At Least 43 Killed as Explosion Hits Buses Evacuating People in Syria's Foua, Kfraya
A suicide car bomb attack on buses carrying Syrians evacuated from two besieged government-held towns killed 43 people on Saturday, as US-backed fighters advanced in their push towards the Islamic State group's Raqa stronghold.
Buses drive past a Syrian army soldier to evacuate rebel fighters and their families from the besieged Waer district in the central Syrian city of Homs, after an agreement reached between rebels and Syria's army (REUTERS/Omar Sanadiki) file photo
Rashidin (Syria): A suicide car bomb attack on buses carrying Syrians evacuated from two besieged government-held towns killed 43 people on Saturday, as US-backed fighters advanced in their push towards the Islamic State group's Raqa stronghold.
The Syrian Observatory for Human Rights said the blast targeted buses carrying residents evacuated from the northern towns of Fuaa and Kafraya under a deal reached between the regime and rebels.
Bodies were still being recovered from the attack at a transit point in Rashidin, west of Aleppo, according to the Observatory.

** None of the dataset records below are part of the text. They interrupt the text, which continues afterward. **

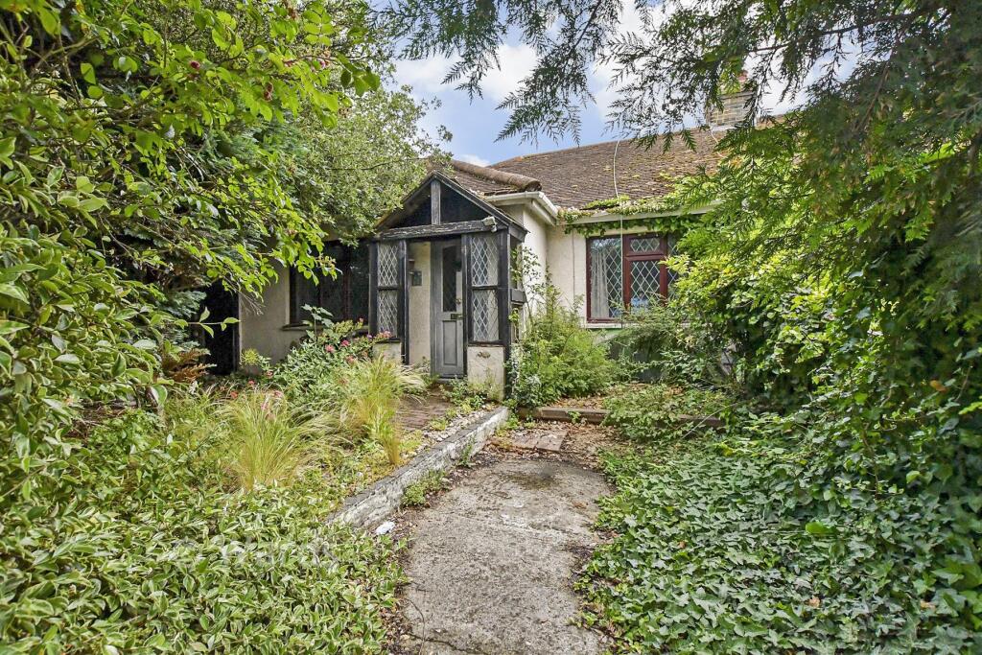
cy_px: 328
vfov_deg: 77.3
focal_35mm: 15
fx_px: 409
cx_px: 491
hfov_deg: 100.4
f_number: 7.1
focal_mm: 10
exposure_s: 1/1600
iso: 2500
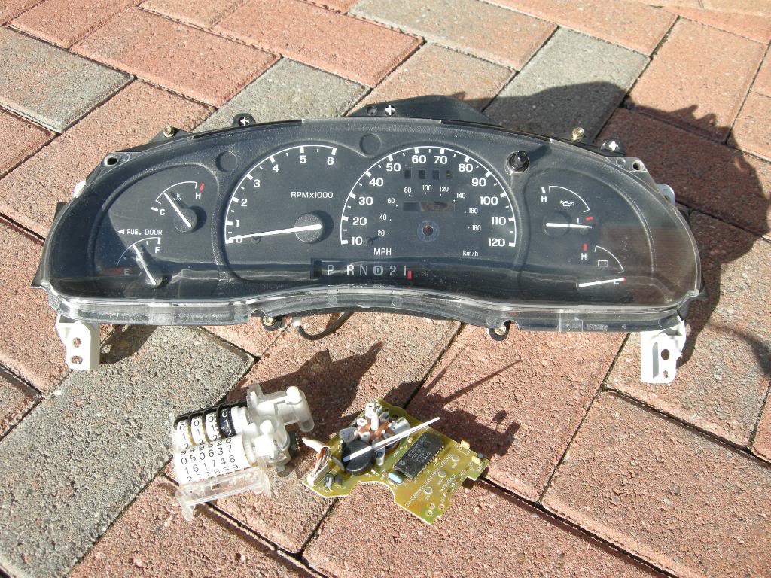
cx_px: 386
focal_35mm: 35
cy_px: 289
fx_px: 780
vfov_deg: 40.7
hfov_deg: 52.6
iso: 64
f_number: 4.8
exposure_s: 1/196
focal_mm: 7.5
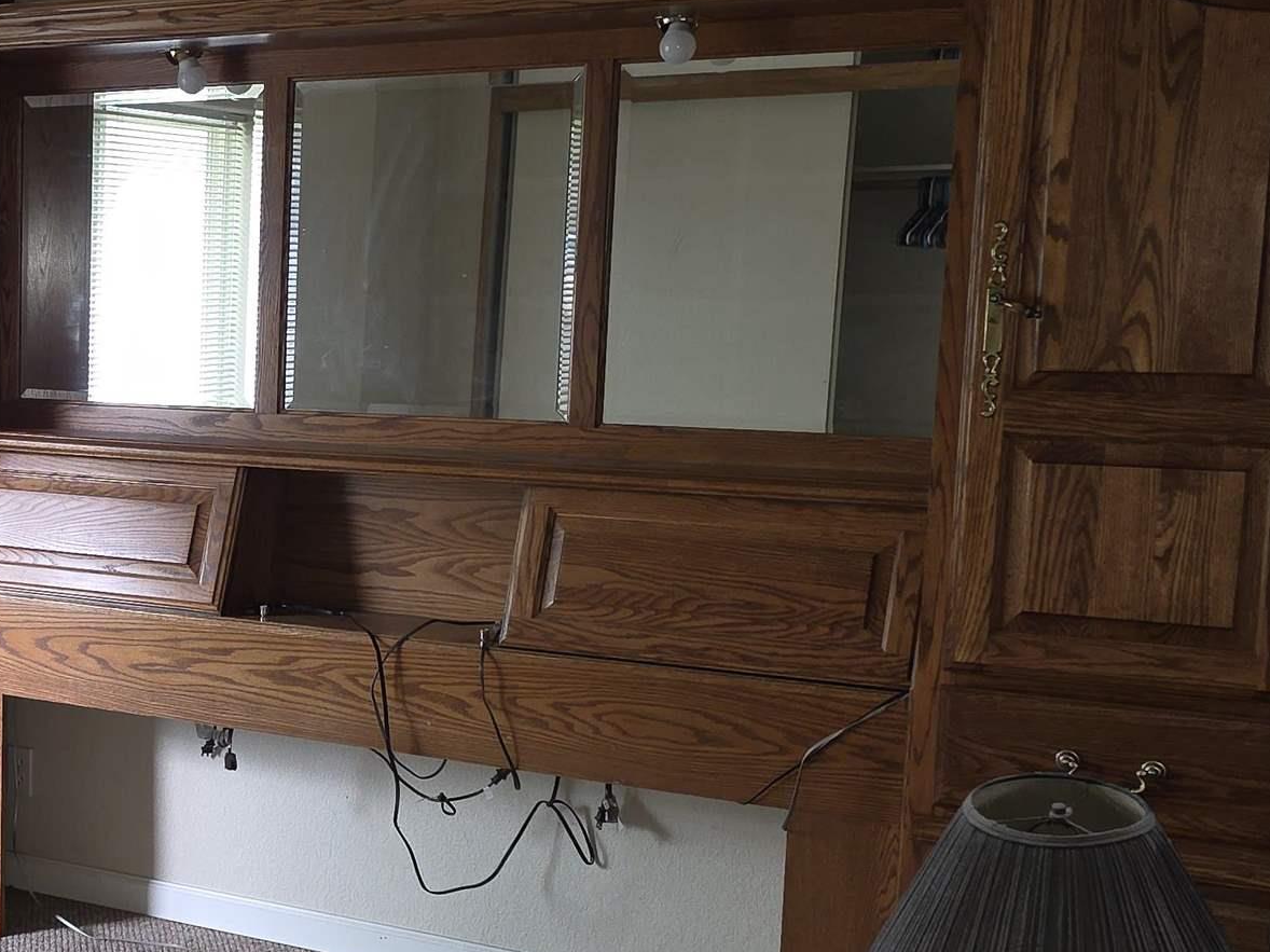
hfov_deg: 29.6
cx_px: -51
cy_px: 616
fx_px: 2201
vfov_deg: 24.3
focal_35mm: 60
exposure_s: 1/30
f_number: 1.7
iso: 100
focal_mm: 6.25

"The suicide bomber was driving a van supposedly carrying aid supplies and detonated near the buses," the monitoring group said.

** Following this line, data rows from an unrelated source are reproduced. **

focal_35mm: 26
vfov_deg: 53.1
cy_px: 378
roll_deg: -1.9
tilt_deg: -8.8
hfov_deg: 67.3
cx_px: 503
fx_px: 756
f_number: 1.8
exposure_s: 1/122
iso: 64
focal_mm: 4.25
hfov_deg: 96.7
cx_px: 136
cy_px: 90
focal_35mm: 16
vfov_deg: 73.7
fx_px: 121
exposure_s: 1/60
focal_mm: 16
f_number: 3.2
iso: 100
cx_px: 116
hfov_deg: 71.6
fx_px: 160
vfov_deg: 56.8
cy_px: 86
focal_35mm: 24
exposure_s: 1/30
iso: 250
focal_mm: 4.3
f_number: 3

AFP's reporter in rebel-held Rashidin saw several bodies, body parts and blood scattered on the ground.
The bombing took place as thousands of evacuees from Fuaa and Kafraya waited to continue their journey to regime-controlled Aleppo, the coastal province of Latakia, or Damascus.
More than 5,000 people who had lived under crippling siege for more than two years left the two towns, along with 2,200 evacuated from rebel-held Madaya and Zabadani, on Friday.
It has sucked in regional and international powers and allowed jihadist groups to seize vast areas of the country.
US-backed fighters reached the outskirts of a key jihadist-held town in northern Syria on Saturday as part of an offensive aimed at the IS bastion of Raqa.
The Syrian Democratic Forces (SDF), an Arab-Kurdish alliance supported by US-led coalition air strikes and special forces advisers, surrounded Tabqa in early April and have cut its main supply routes.
The town and a vast nearby dam are considered key prizes in the broader offensive for Raqa, the de facto Syrian capital of IS's self-proclaimed "caliphate", about 55 kilometres to the east.
SDF fighters are within a few hundred metres (yards) of Tabqa, said Observatory head Rami Abdel Rahman. He said heavy clashes were under way around the two suburbs as IS attempted to counter-attack.
The SDF launched its campaign for Raqa in November and has since captured most of the surrounding province. It has been backed by US-led coalition air strikes, along with advisers and even an American Marines artillery battery. Raqa was home to around 240,000 residents before 2011 and more than 80,000 people have fled to the city from other parts of the country since the start of Syria's civil war.
Tabqa sits on a key supply route into Raqa and served as an important IS command base, housing the group's main prison. Backed by Russia and local militias, pro-government forces have made a string of recent gains.
The government and rebels have brokered a series of deals to evacuate people from besieged areas, which Damascus touts as the best way to end the violence. Rebels say they are forced out by siege and bombardment.